Piers Taylor/ Dezeen

Dezeen's India Block reports that British architecture firm Invisible Studio has designed a prototype of a mini prefab trailer that cost just $28,000 to build.

Located in Bath, England, the micro structure measures 40 square meters, or about 430 square feet, and can be used as a dwelling or workshop.The home's repurposing of salvaged materials, including corrugated fiberglass and steel, plywood, locally grown unseasoned timber, and polycarbonate “glazing” on the gable walls kept costs minimal.

"The project aims to provide a super low cost, versatile, useable space that could act as a kit of parts for any self builder to improvise around or easily adapt," said Piers Tayler, architect and founder of Invisible Studio to Dezeen."While conceived as a domestic space, it could easily function as a workspace or something else."

Inside, the rectangular plan has a living space that runs the entire length of the structure, with a gas stove in the middle.

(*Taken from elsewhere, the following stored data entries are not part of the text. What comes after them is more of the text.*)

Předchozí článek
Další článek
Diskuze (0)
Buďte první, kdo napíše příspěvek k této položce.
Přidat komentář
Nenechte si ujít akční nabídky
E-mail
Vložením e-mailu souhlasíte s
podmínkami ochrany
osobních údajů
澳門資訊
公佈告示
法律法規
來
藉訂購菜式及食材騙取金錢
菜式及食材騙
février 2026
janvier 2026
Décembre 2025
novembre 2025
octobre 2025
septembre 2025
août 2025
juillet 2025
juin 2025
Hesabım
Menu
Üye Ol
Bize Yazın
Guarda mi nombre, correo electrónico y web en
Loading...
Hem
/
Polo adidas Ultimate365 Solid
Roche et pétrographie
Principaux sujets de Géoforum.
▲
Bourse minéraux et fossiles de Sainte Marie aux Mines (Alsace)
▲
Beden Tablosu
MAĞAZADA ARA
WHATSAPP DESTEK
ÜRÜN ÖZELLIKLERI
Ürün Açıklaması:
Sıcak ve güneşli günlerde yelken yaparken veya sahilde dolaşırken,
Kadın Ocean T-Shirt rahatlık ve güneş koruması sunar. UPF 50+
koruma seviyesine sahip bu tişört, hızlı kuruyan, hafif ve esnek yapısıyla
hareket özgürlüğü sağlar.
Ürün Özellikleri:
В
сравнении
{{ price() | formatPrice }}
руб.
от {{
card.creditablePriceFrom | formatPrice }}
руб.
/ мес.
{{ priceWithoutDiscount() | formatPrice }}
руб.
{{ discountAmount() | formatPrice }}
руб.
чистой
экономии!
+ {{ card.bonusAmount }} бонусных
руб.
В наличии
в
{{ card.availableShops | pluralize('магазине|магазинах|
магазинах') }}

A toilet and a small cooking area are set either side in the in the wides part of the hexagonal structure.

Two ladders give access to two sleeping platforms at either end of the home, one of which is accessed via a wooden walkway suspended over the main space. All the insulation was scavenged, the doors were found in a skip, and the skylights set into the roof were obtained cheaply as factory seconds.

Rope handrails strung the mezzanine levels and walkways are made from offcuts of the blue rope used for one of the architects' earlier projects, Studio in the Woods.